Kai Ambos: İlk iki özelliğin mevcut olması. Keyfi tutuklamalar, yerel Filistin halkının hareket özgürlüğünün kısıtlanması ve Batı Şeria'da, özellikle de yerel Filistin halkı ile Yahudi yerleşimciler arasındaki ilişkilerde var olan tüm ayrımcı mevzuat ve uygulamalar gibi insanlık dışı eylemlerimiz var.

Bu baskı sisteminin ikinci unsurunun izleri işgalin tüm yönetim aygıtında da izlenebilmektedir. Detaylara girmek çok fazla olurdu.

Bir işgal rejiminin, tanımı gereği, işgalcinin işgal altındaki nüfus üzerinde tahakküm kurması unsurları içerdiği açıktır.

Ancak bu ayrımcılığa yol açmamalı; İşgal hukukunun silahlı çatışma hukuku olduğu fikri aslında işgalcinin yerel halkı koruması gerektiği fikridir. Kendi nüfusuna yerleşip sonra onlara ayrıcalık tanıyamaz.

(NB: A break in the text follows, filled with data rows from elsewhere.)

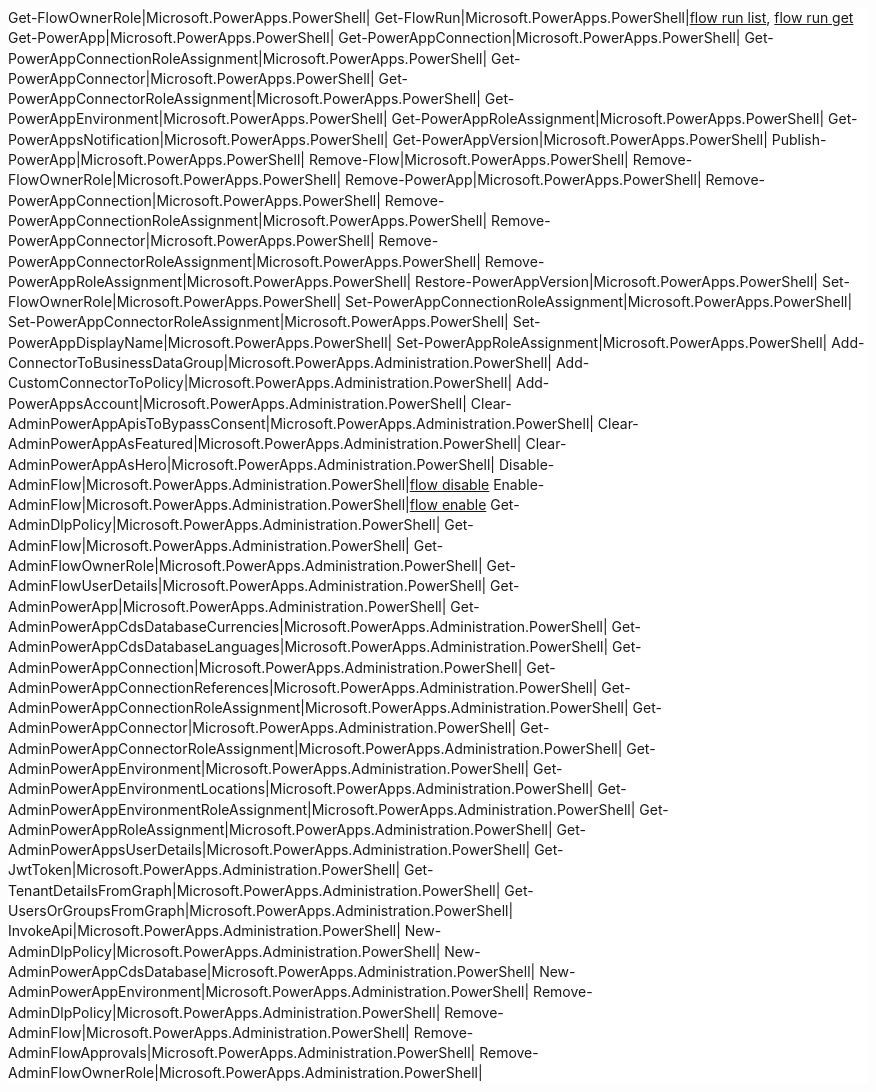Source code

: Get-FlowOwnerRole|Microsoft.PowerApps.PowerShell|
Get-FlowRun|Microsoft.PowerApps.PowerShell|[flow run list](../cmd/flow/run/run-list.md), [flow run get](../cmd/flow/run/run-get.md)
Get-PowerApp|Microsoft.PowerApps.PowerShell|
Get-PowerAppConnection|Microsoft.PowerApps.PowerShell|
Get-PowerAppConnectionRoleAssignment|Microsoft.PowerApps.PowerShell|
Get-PowerAppConnector|Microsoft.PowerApps.PowerShell|
Get-PowerAppConnectorRoleAssignment|Microsoft.PowerApps.PowerShell|
Get-PowerAppEnvironment|Microsoft.PowerApps.PowerShell|
Get-PowerAppRoleAssignment|Microsoft.PowerApps.PowerShell|
Get-PowerAppsNotification|Microsoft.PowerApps.PowerShell|
Get-PowerAppVersion|Microsoft.PowerApps.PowerShell|
Publish-PowerApp|Microsoft.PowerApps.PowerShell|
Remove-Flow|Microsoft.PowerApps.PowerShell|
Remove-FlowOwnerRole|Microsoft.PowerApps.PowerShell|
Remove-PowerApp|Microsoft.PowerApps.PowerShell|
Remove-PowerAppConnection|Microsoft.PowerApps.PowerShell|
Remove-PowerAppConnectionRoleAssignment|Microsoft.PowerApps.PowerShell|
Remove-PowerAppConnector|Microsoft.PowerApps.PowerShell|
Remove-PowerAppConnectorRoleAssignment|Microsoft.PowerApps.PowerShell|
Remove-PowerAppRoleAssignment|Microsoft.PowerApps.PowerShell|
Restore-PowerAppVersion|Microsoft.PowerApps.PowerShell|
Set-FlowOwnerRole|Microsoft.PowerApps.PowerShell|
Set-PowerAppConnectionRoleAssignment|Microsoft.PowerApps.PowerShell|
Set-PowerAppConnectorRoleAssignment|Microsoft.PowerApps.PowerShell|
Set-PowerAppDisplayName|Microsoft.PowerApps.PowerShell|
Set-PowerAppRoleAssignment|Microsoft.PowerApps.PowerShell|
Add-ConnectorToBusinessDataGroup|Microsoft.PowerApps.Administration.PowerShell|
Add-CustomConnectorToPolicy|Microsoft.PowerApps.Administration.PowerShell|
Add-PowerAppsAccount|Microsoft.PowerApps.Administration.PowerShell|
Clear-AdminPowerAppApisToBypassConsent|Microsoft.PowerApps.Administration.PowerShell|
Clear-AdminPowerAppAsFeatured|Microsoft.PowerApps.Administration.PowerShell|
Clear-AdminPowerAppAsHero|Microsoft.PowerApps.Administration.PowerShell|
Disable-AdminFlow|Microsoft.PowerApps.Administration.PowerShell|[flow disable](../cmd/flow/disable.md)
Enable-AdminFlow|Microsoft.PowerApps.Administration.PowerShell|[flow enable](../cmd/flow/enable.md)
Get-AdminDlpPolicy|Microsoft.PowerApps.Administration.PowerShell|
Get-AdminFlow|Microsoft.PowerApps.Administration.PowerShell|
Get-AdminFlowOwnerRole|Microsoft.PowerApps.Administration.PowerShell|
Get-AdminFlowUserDetails|Microsoft.PowerApps.Administration.PowerShell|
Get-AdminPowerApp|Microsoft.PowerApps.Administration.PowerShell|
Get-AdminPowerAppCdsDatabaseCurrencies|Microsoft.PowerApps.Administration.PowerShell|
Get-AdminPowerAppCdsDatabaseLanguages|Microsoft.PowerApps.Administration.PowerShell|
Get-AdminPowerAppConnection|Microsoft.PowerApps.Administration.PowerShell|
Get-AdminPowerAppConnectionReferences|Microsoft.PowerApps.Administration.PowerShell|
Get-AdminPowerAppConnectionRoleAssignment|Microsoft.PowerApps.Administration.PowerShell|
Get-AdminPowerAppConnector|Microsoft.PowerApps.Administration.PowerShell|
Get-AdminPowerAppConnectorRoleAssignment|Microsoft.PowerApps.Administration.PowerShell|
Get-AdminPowerAppEnvironment|Microsoft.PowerApps.Administration.PowerShell|
Get-AdminPowerAppEnvironmentLocations|Microsoft.PowerApps.Administration.PowerShell|
Get-AdminPowerAppEnvironmentRoleAssignment|Microsoft.PowerApps.Administration.PowerShell|
Get-AdminPowerAppRoleAssignment|Microsoft.PowerApps.Administration.PowerShell|
Get-AdminPowerAppsUserDetails|Microsoft.PowerApps.Administration.PowerShell|
Get-JwtToken|Microsoft.PowerApps.Administration.PowerShell|
Get-TenantDetailsFromGraph|Microsoft.PowerApps.Administration.PowerShell|
Get-UsersOrGroupsFromGraph|Microsoft.PowerApps.Administration.PowerShell|
InvokeApi|Microsoft.PowerApps.Administration.PowerShell|
New-AdminDlpPolicy|Microsoft.PowerApps.Administration.PowerShell|
New-AdminPowerAppCdsDatabase|Microsoft.PowerApps.Administration.PowerShell|
New-AdminPowerAppEnvironment|Microsoft.PowerApps.Administration.PowerShell|
Remove-AdminDlpPolicy|Microsoft.PowerApps.Administration.PowerShell|
Remove-AdminFlow|Microsoft.PowerApps.Administration.PowerShell|
Remove-AdminFlowApprovals|Microsoft.PowerApps.Administration.PowerShell|
Remove-AdminFlowOwnerRole|Microsoft.PowerApps.Administration.PowerShell|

Bu, 1967'den bu yana yerleşim politikasının en büyük sorunu olmuştur. Bu bağlamda şunu söyleyebiliriz: Nesnel olarak bakıldığında apartheid sisteminin özellikleri vardır.

Birleşmiş Milletler ve yerel İsrail sivil toplum kuruluşları da dahil olmak üzere pek çok kuruluş da bunu destekliyor; örneğin, bu askerlerin örgütü B'Tselem Sessizliği Kırmak.

Gazze konusunda şu anda Uluslararası Adalet Divanı tarafından incelenen soykırım meselesi gibi bu subjektif unsurun kanıtlanması daha zordur. Bir de böyle subjektif bir unsurumuz var. Bu sistemi sürdürmek için tüm bunları apartheid altında yapmak zorundayım.

Böyle bir niyeti kanıtlamak hukuken her zaman çok zordur.